__Directions for this task__. The lines to extract run from the start of the records through the line with "1.79 | 0.48 |", both ends included; drop the pictures.

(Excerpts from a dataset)
*** Block opens ***

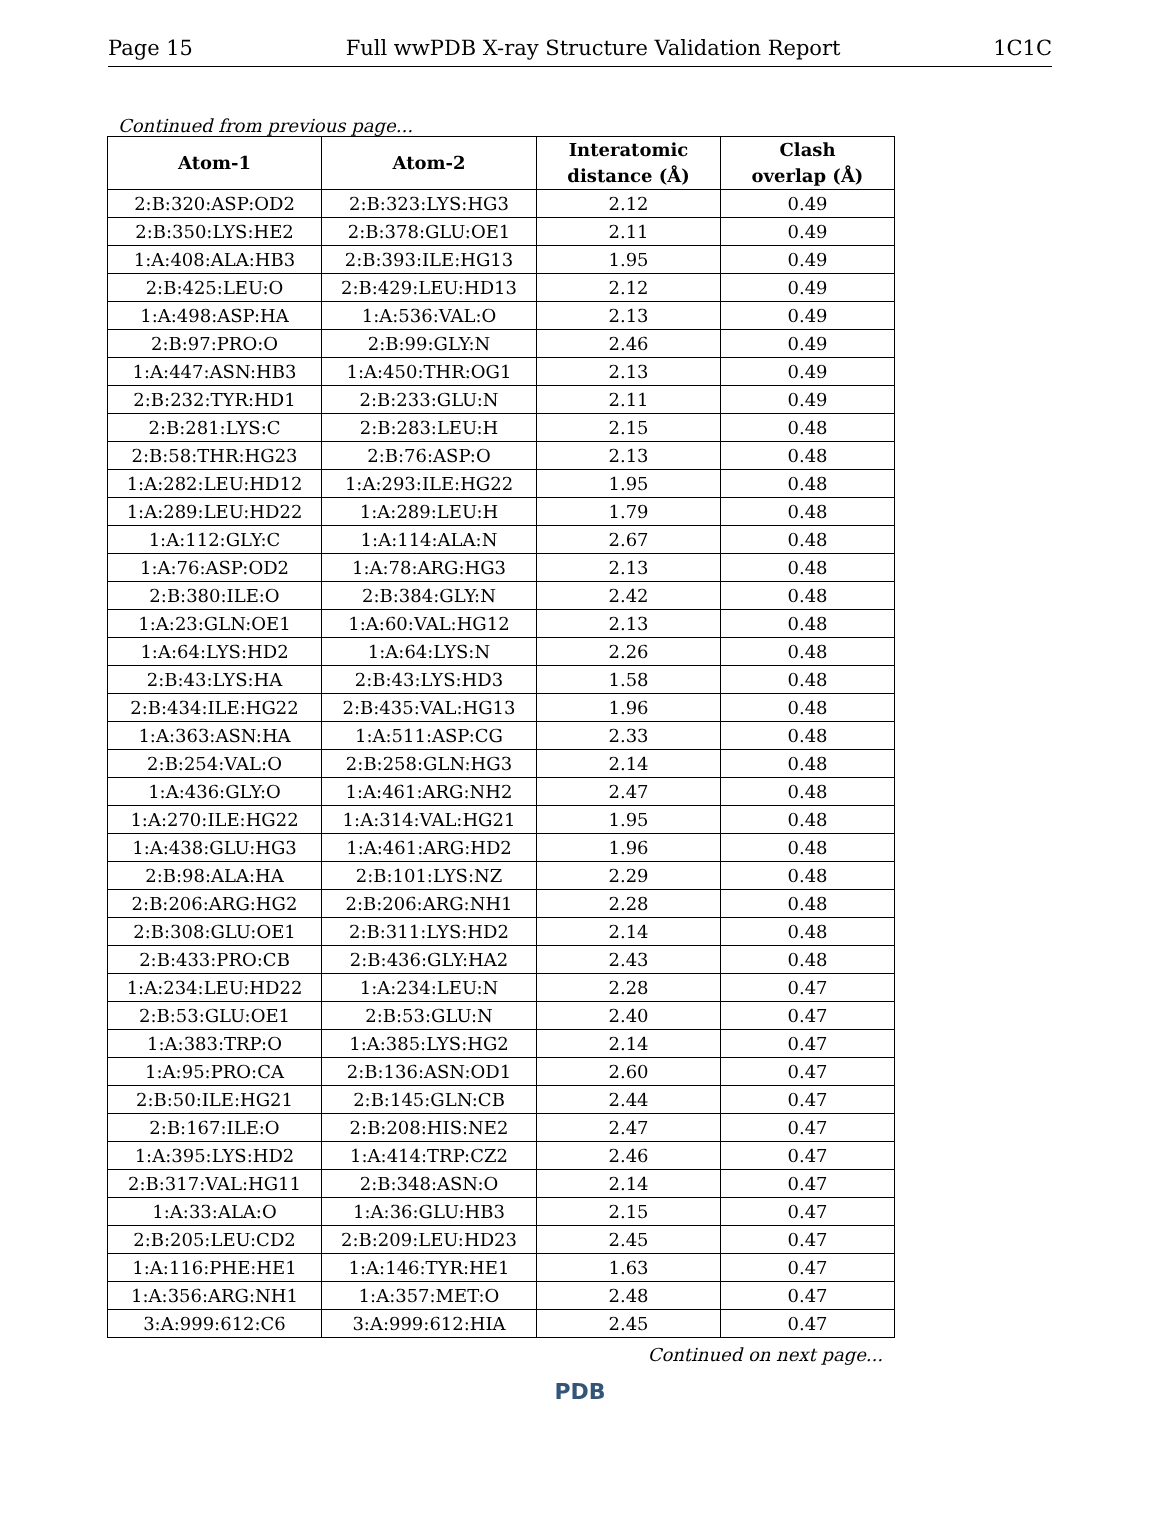Page 15 Full wwPDB X-ray Structure Validation Report 1C1C
Continued from previous page...
| Atom-1 | Atom-2 | Interatomic distance (Å) | Clash overlap (Å) |
| --- | --- | --- | --- |
| 2:B:320:ASP:OD2 | 2:B:323:LYS:HG3 | 2.12 | 0.49 |
| 2:B:350:LYS:HE2 | 2:B:378:GLU:OE1 | 2.11 | 0.49 |
| 1:A:408:ALA:HB3 | 2:B:393:ILE:HG13 | 1.95 | 0.49 |
| 2:B:425:LEU:O | 2:B:429:LEU:HD13 | 2.12 | 0.49 |
| 1:A:498:ASP:HA | 1:A:536:VAL:O | 2.13 | 0.49 |
| 2:B:97:PRO:O | 2:B:99:GLY:N | 2.46 | 0.49 |
| 1:A:447:ASN:HB3 | 1:A:450:THR:OG1 | 2.13 | 0.49 |
| 2:B:232:TYR:HD1 | 2:B:233:GLU:N | 2.11 | 0.49 |
| 2:B:281:LYS:C | 2:B:283:LEU:H | 2.15 | 0.48 |
| 2:B:58:THR:HG23 | 2:B:76:ASP:O | 2.13 | 0.48 |
| 1:A:282:LEU:HD12 | 1:A:293:ILE:HG22 | 1.95 | 0.48 |
| 1:A:289:LEU:HD22 | 1:A:289:LEU:H | 1.79 | 0.48 |
| 1:A:112:GLY:C | 1:A:114:ALA:N | 2.67 | 0.48 |
| 1:A:76:ASP:OD2 | 1:A:78:ARG:HG3 | 2.13 | 0.48 |
| 2:B:380:ILE:O | 2:B:384:GLY:N | 2.42 | 0.48 |
| 1:A:23:GLN:OE1 | 1:A:60:VAL:HG12 | 2.13 | 0.48 |
| 1:A:64:LYS:HD2 | 1:A:64:LYS:N | 2.26 | 0.48 |
| 2:B:43:LYS:HA | 2:B:43:LYS:HD3 | 1.58 | 0.48 |
| 2:B:434:ILE:HG22 | 2:B:435:VAL:HG13 | 1.96 | 0.48 |
| 1:A:363:ASN:HA | 1:A:511:ASP:CG | 2.33 | 0.48 |
| 2:B:254:VAL:O | 2:B:258:GLN:HG3 | 2.14 | 0.48 |
| 1:A:436:GLY:O | 1:A:461:ARG:NH2 | 2.47 | 0.48 |
| 1:A:270:ILE:HG22 | 1:A:314:VAL:HG21 | 1.95 | 0.48 |
| 1:A:438:GLU:HG3 | 1:A:461:ARG:HD2 | 1.96 | 0.48 |
| 2:B:98:ALA:HA | 2:B:101:LYS:NZ | 2.29 | 0.48 |
| 2:B:206:ARG:HG2 | 2:B:206:ARG:NH1 | 2.28 | 0.48 |
| 2:B:308:GLU:OE1 | 2:B:311:LYS:HD2 | 2.14 | 0.48 |
| 2:B:433:PRO:CB | 2:B:436:GLY:HA2 | 2.43 | 0.48 |
| 1:A:234:LEU:HD22 | 1:A:234:LEU:N | 2.28 | 0.47 |
| 2:B:53:GLU:OE1 | 2:B:53:GLU:N | 2.40 | 0.47 |
| 1:A:383:TRP:O | 1:A:385:LYS:HG2 | 2.14 | 0.47 |
| 1:A:95:PRO:CA | 2:B:136:ASN:OD1 | 2.60 | 0.47 |
| 2:B:50:ILE:HG21 | 2:B:145:GLN:CB | 2.44 | 0.47 |
| 2:B:167:ILE:O | 2:B:208:HIS:NE2 | 2.47 | 0.47 |
| 1:A:395:LYS:HD2 | 1:A:414:TRP:CZ2 | 2.46 | 0.47 |
| 2:B:317:VAL:HG11 | 2:B:348:ASN:O | 2.14 | 0.47 |
| 1:A:33:ALA:O | 1:A:36:GLU:HB3 | 2.15 | 0.47 |
| 2:B:205:LEU:CD2 | 2:B:209:LEU:HD23 | 2.45 | 0.47 |
| 1:A:116:PHE:HE1 | 1:A:146:TYR:HE1 | 1.63 | 0.47 |
| 1:A:356:ARG:NH1 | 1:A:357:MET:O | 2.48 | 0.47 |
| 3:A:999:612:C6 | 3:A:999:612:HIA | 2.45 | 0.47 |
Continued on next page...
PDB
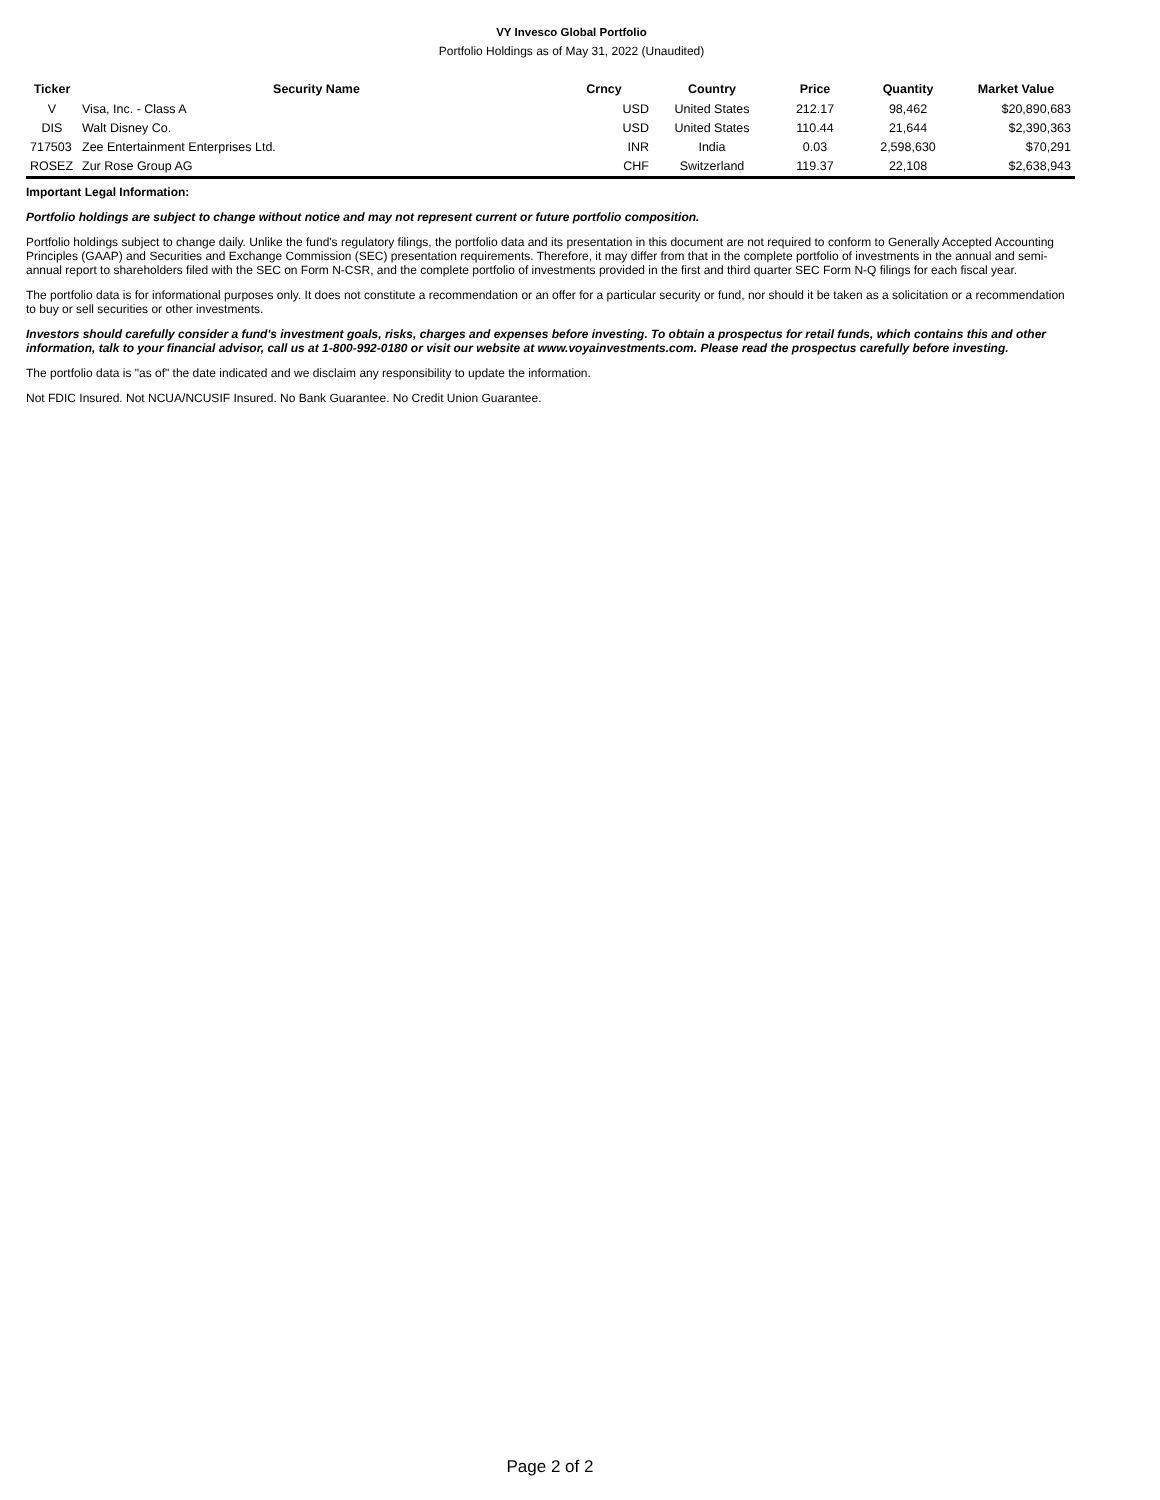VY Invesco Global Portfolio
Portfolio Holdings as of May 31, 2022 (Unaudited)
| Ticker | Security Name | Crncy | Country | Price | Quantity | Market Value |
| --- | --- | --- | --- | --- | --- | --- |
| V | Visa, Inc. - Class A | USD | United States | 212.17 | 98,462 | $20,890,683 |
| DIS | Walt Disney Co. | USD | United States | 110.44 | 21,644 | $2,390,363 |
| 717503 | Zee Entertainment Enterprises Ltd. | INR | India | 0.03 | 2,598,630 | $70,291 |
| ROSEZ | Zur Rose Group AG | CHF | Switzerland | 119.37 | 22,108 | $2,638,943 |
Important Legal Information:
Portfolio holdings are subject to change without notice and may not represent current or future portfolio composition.
Portfolio holdings subject to change daily. Unlike the fund's regulatory filings, the portfolio data and its presentation in this document are not required to conform to Generally Accepted Accounting Principles (GAAP) and Securities and Exchange Commission (SEC) presentation requirements. Therefore, it may differ from that in the complete portfolio of investments in the annual and semi-annual report to shareholders filed with the SEC on Form N-CSR, and the complete portfolio of investments provided in the first and third quarter SEC Form N-Q filings for each fiscal year.
The portfolio data is for informational purposes only. It does not constitute a recommendation or an offer for a particular security or fund, nor should it be taken as a solicitation or a recommendation to buy or sell securities or other investments.
Investors should carefully consider a fund's investment goals, risks, charges and expenses before investing. To obtain a prospectus for retail funds, which contains this and other information, talk to your financial advisor, call us at 1-800-992-0180 or visit our website at www.voyainvestments.com. Please read the prospectus carefully before investing.
The portfolio data is "as of" the date indicated and we disclaim any responsibility to update the information.
Not FDIC Insured. Not NCUA/NCUSIF Insured. No Bank Guarantee. No Credit Union Guarantee.
Page 2 of 2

*** Block closes ***

__Your response__.
Page 15 Full wwPDB X-ray Structure Validation Report 1C1C
Continued from previous page...
| Atom-1 | Atom-2 | Interatomic distance (Å) | Clash overlap (Å) |
| --- | --- | --- | --- |
| 2:B:320:ASP:OD2 | 2:B:323:LYS:HG3 | 2.12 | 0.49 |
| 2:B:350:LYS:HE2 | 2:B:378:GLU:OE1 | 2.11 | 0.49 |
| 1:A:408:ALA:HB3 | 2:B:393:ILE:HG13 | 1.95 | 0.49 |
| 2:B:425:LEU:O | 2:B:429:LEU:HD13 | 2.12 | 0.49 |
| 1:A:498:ASP:HA | 1:A:536:VAL:O | 2.13 | 0.49 |
| 2:B:97:PRO:O | 2:B:99:GLY:N | 2.46 | 0.49 |
| 1:A:447:ASN:HB3 | 1:A:450:THR:OG1 | 2.13 | 0.49 |
| 2:B:232:TYR:HD1 | 2:B:233:GLU:N | 2.11 | 0.49 |
| 2:B:281:LYS:C | 2:B:283:LEU:H | 2.15 | 0.48 |
| 2:B:58:THR:HG23 | 2:B:76:ASP:O | 2.13 | 0.48 |
| 1:A:282:LEU:HD12 | 1:A:293:ILE:HG22 | 1.95 | 0.48 |
| 1:A:289:LEU:HD22 | 1:A:289:LEU:H | 1.79 | 0.48 |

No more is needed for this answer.